▶ [Work to be completed]: Exactly retype the lines from the top of the data through the line containing "0: (230, 47)", leaving out every picture.

Provided entries START

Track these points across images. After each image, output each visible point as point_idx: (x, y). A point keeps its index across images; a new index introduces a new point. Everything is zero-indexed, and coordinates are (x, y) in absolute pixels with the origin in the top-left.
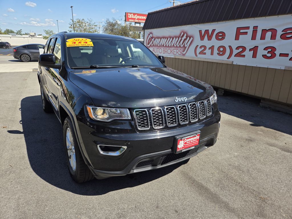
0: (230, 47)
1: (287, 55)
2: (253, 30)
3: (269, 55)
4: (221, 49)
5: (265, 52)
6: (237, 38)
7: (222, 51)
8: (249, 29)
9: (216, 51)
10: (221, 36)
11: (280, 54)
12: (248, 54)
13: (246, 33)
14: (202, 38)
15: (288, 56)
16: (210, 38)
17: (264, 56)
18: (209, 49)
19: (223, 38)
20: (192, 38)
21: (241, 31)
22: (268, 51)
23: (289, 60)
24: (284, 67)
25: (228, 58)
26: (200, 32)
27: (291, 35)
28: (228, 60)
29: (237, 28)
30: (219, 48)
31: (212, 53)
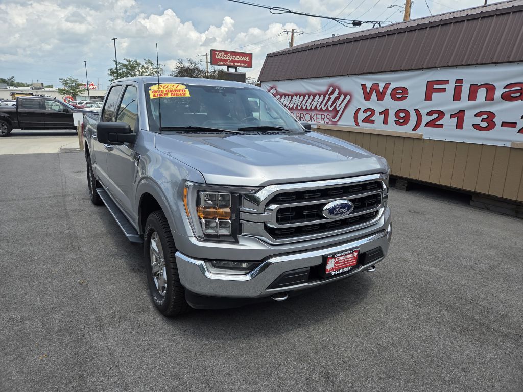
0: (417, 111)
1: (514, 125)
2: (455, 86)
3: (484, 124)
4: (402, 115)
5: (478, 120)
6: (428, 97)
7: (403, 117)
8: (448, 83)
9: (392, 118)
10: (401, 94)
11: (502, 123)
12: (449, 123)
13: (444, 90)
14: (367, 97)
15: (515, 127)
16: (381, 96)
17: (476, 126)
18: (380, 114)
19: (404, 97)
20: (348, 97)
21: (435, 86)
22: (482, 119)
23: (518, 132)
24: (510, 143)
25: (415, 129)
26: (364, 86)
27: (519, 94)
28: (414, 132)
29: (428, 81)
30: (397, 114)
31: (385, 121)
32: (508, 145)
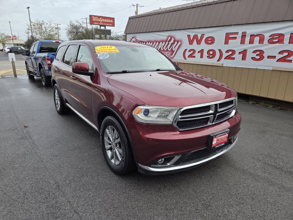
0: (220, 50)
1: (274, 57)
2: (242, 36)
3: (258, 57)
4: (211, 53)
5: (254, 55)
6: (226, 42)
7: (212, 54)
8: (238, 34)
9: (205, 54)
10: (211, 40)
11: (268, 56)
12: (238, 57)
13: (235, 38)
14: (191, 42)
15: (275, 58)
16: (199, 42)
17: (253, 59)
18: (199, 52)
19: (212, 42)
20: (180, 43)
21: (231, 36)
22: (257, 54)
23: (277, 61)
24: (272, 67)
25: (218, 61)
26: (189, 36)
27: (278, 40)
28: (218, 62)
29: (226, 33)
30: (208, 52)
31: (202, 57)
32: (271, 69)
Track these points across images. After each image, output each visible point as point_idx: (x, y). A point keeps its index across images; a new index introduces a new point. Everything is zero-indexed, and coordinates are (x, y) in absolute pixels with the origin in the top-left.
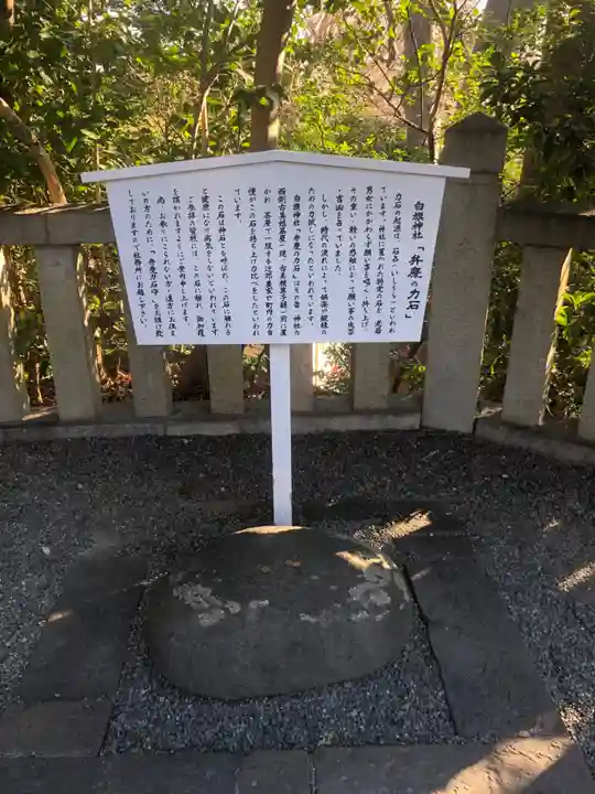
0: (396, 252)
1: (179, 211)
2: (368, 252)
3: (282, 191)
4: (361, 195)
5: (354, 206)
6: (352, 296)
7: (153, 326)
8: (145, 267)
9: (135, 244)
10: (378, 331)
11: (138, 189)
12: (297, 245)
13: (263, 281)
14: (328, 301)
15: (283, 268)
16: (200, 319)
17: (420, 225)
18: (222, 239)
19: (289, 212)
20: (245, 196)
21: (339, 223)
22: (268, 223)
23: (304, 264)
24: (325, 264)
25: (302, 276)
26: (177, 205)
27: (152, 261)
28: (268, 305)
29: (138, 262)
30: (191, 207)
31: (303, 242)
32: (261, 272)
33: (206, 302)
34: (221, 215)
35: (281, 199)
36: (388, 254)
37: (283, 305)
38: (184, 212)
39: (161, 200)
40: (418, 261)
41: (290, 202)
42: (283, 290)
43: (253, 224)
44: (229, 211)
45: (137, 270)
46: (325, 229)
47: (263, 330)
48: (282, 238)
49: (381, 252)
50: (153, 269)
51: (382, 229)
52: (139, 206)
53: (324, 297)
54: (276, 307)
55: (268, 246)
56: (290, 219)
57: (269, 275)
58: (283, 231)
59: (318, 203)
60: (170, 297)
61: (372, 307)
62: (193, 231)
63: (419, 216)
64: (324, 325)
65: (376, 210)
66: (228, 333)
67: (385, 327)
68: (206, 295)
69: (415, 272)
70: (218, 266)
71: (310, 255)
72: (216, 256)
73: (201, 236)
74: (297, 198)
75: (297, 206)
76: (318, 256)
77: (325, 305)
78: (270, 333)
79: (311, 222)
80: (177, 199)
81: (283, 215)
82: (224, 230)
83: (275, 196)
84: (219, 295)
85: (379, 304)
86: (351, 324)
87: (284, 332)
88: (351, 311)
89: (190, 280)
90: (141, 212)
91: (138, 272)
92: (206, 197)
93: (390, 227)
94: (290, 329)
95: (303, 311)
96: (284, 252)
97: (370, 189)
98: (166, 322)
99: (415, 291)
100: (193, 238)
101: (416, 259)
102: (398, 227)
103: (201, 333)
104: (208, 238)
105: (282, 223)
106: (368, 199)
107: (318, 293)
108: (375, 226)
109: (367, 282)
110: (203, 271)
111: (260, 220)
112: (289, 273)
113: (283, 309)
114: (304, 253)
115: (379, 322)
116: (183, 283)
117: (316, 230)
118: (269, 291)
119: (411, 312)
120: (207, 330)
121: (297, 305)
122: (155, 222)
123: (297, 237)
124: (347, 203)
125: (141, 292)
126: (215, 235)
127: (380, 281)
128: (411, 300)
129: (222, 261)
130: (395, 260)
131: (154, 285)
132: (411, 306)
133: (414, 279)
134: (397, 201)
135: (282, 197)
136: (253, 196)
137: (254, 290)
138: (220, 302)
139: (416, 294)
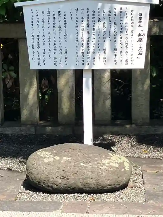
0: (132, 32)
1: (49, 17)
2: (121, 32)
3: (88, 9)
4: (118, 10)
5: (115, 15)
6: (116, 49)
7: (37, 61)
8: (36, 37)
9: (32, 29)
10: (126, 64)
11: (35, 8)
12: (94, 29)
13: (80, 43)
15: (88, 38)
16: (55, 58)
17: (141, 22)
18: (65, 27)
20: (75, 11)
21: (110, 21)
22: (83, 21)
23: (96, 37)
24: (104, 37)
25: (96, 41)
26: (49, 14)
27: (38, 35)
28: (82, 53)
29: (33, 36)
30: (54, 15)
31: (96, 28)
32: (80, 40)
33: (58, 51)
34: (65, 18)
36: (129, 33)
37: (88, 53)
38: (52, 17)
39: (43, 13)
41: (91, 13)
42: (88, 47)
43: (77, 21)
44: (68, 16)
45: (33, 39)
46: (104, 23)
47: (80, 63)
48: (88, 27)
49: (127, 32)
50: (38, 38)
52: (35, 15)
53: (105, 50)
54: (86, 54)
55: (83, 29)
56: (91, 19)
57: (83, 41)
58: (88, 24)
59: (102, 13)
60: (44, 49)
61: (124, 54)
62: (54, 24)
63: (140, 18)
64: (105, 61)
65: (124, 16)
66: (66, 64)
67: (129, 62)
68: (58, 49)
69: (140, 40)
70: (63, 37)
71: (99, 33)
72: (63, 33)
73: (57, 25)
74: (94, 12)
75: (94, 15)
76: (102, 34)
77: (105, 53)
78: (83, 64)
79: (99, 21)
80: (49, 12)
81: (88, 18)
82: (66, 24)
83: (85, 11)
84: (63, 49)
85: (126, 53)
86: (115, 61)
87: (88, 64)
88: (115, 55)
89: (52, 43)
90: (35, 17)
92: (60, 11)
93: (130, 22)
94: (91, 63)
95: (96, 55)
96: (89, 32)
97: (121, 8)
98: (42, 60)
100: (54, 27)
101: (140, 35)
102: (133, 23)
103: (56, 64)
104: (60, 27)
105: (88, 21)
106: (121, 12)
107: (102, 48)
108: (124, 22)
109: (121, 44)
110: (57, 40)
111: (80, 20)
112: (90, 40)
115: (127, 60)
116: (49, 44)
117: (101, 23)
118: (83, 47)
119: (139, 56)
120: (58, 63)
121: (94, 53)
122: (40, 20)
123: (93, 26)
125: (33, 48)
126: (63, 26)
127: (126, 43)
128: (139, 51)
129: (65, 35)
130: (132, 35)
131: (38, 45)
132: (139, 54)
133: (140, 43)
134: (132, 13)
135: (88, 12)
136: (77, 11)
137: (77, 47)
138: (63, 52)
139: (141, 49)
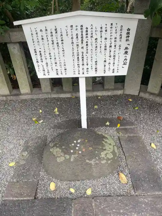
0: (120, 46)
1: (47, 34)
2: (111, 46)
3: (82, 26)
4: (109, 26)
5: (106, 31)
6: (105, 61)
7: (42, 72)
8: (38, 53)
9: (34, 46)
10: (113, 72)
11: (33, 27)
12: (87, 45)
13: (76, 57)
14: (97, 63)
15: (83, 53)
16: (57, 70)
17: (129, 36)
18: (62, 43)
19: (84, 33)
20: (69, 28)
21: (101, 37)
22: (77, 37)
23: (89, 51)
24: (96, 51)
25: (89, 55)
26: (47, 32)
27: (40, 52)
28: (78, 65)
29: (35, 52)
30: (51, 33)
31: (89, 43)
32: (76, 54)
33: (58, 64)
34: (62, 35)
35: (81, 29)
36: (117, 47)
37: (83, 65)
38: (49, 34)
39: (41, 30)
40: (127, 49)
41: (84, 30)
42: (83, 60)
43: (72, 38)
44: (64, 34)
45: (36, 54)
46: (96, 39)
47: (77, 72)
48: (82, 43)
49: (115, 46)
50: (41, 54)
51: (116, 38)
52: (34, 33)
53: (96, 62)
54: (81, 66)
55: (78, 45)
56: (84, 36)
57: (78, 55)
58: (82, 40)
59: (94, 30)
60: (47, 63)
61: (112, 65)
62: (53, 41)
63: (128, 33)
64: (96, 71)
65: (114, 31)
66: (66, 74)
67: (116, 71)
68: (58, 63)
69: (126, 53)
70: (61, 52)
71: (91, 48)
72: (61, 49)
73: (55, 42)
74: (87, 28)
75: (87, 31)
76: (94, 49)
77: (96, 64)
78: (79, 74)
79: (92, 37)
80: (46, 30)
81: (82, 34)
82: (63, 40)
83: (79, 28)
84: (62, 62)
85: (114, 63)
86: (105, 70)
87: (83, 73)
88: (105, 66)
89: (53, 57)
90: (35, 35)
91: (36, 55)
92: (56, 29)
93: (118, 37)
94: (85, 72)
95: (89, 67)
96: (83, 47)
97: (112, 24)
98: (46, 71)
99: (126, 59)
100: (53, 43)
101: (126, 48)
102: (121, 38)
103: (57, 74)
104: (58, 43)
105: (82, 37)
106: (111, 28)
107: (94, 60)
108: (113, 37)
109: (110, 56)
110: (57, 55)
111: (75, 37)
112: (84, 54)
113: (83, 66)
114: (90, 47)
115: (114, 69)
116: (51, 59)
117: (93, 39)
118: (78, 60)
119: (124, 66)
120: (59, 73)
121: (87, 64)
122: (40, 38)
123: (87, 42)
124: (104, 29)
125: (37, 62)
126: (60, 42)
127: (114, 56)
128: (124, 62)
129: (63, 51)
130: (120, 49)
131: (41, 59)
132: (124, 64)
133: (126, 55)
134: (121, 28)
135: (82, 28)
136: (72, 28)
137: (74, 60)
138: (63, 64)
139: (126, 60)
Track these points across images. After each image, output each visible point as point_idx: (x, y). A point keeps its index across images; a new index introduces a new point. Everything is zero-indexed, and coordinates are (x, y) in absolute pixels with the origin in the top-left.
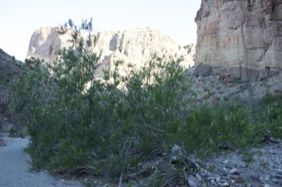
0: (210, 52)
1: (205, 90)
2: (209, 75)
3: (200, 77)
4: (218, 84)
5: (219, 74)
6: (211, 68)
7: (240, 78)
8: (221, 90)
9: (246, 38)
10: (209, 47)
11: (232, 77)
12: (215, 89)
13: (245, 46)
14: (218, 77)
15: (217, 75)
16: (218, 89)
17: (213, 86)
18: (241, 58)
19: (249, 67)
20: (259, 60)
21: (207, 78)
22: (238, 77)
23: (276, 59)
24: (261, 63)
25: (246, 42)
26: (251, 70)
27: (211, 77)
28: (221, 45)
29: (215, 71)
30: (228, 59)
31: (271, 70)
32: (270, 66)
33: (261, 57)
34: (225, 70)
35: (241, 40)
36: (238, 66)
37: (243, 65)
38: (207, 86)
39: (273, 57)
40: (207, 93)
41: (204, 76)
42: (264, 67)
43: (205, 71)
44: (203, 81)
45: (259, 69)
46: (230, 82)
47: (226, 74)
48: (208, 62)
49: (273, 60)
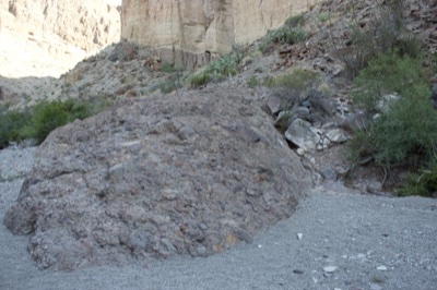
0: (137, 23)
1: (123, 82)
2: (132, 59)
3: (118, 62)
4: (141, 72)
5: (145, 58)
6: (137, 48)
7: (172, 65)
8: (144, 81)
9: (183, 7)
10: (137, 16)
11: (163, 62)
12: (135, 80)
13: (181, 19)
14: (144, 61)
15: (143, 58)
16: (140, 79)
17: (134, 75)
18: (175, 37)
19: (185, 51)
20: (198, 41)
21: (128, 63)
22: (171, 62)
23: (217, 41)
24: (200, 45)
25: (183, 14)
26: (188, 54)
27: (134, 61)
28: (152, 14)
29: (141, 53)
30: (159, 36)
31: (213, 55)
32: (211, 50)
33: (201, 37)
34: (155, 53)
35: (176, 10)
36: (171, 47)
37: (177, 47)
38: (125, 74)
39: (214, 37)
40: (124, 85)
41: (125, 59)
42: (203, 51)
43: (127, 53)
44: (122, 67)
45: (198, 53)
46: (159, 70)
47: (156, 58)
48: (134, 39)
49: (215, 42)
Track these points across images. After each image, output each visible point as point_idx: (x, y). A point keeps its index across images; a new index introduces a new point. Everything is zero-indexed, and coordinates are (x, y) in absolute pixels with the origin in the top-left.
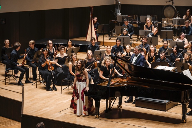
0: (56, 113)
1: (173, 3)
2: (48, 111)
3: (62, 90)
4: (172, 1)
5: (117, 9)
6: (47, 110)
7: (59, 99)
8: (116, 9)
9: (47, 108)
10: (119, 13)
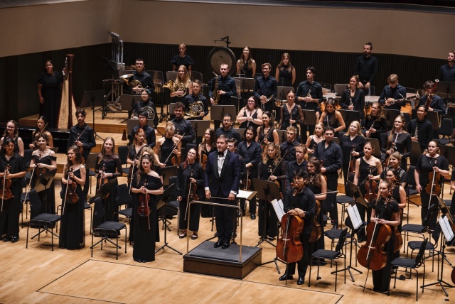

Provided entries END

▶ [Solution]:
Track these points across images. After each image, output each visible point as point_idx: (x, y). A point keeps its index across images; a new index introduces a new point. Everything is zero-indexed, and coordinates are (x, y) in absolute pixels with the origin in the top-left.
0: (230, 47)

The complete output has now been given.